Initially dowsers believed they were finding water of the highest purity - holy water? - at the centre of a labyrinth, and there was some debate as to whether ancient labyrinths were built over an existing water source, or whether the energy of the pathway caused water to accumulate below, like a blind spring.

However, further research by Peter Golding suggests this is not water after all. He believes that the concentric rings form a ‘Freznel Lens’ (as seen in lighthouses), which focusses radiated energy to a point some 30 feet below the surface. The width of the rings determines the frequency at which they resonate, similar to that of water.
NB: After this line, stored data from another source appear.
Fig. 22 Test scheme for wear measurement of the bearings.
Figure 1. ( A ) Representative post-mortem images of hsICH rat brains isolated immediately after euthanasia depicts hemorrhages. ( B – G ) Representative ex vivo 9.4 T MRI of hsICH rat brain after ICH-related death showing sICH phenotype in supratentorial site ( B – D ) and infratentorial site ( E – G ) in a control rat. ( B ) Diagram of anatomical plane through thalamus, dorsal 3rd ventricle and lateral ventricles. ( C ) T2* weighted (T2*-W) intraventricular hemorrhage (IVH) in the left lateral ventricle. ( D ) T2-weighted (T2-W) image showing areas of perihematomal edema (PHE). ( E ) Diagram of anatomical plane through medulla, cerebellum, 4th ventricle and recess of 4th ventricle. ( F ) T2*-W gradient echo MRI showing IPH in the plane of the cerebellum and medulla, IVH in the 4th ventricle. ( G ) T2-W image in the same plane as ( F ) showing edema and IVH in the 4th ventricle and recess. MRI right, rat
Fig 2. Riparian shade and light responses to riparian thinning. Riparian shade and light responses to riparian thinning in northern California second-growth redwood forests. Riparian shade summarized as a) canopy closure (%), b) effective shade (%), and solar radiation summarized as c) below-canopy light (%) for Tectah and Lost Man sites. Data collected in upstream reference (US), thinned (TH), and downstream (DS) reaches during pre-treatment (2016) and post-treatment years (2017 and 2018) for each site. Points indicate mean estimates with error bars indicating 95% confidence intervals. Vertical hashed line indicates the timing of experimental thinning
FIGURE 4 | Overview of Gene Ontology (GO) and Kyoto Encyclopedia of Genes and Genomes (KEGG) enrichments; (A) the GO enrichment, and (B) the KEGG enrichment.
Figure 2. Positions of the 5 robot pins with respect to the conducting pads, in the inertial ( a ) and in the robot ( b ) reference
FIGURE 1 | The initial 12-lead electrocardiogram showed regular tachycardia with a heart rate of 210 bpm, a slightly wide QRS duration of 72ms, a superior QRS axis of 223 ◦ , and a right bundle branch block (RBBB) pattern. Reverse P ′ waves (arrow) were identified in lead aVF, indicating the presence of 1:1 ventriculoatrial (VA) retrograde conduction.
Peter says it is most unlikely that you could find water in the desert just by constructing a labyrinth to order.

How could anything so ancient, that has survived for so long, that has been so prolific, spread so far, and enjoyed so many surges in popularity, NOT have a purpose or be of major significance? Something that has captured man’s imagination for over 4,000 years, and is more prolific today than it has ever been as people become less religious and more spiritual, must have had a reason for being, a reason for surviving and a reason for spreading more quickly than Ebola.

Despite our speaker’s dismissiveness, our dowsers believe the labyrinth represents the inner journey, possibly in the form of a meditation, as you concentrate on following the path, excluding other thoughts and distractions. Following the path, either on foot or on a small reproduction with your finger, is certainly calming. We are seeing labyrinths today in hospitals and hospices, schools, colleges and universities.

Anyone who has walked a labyrinth will tell you there is some sort of uplifting feeling at the centre. Perhaps it is due to energy resonating at ‘water frequency’ with our bodies, which are 60 per cent water too. Whether it is a transformational experience, or simply a short-lived inner peace, labyrinths undoubtedly had a purpose.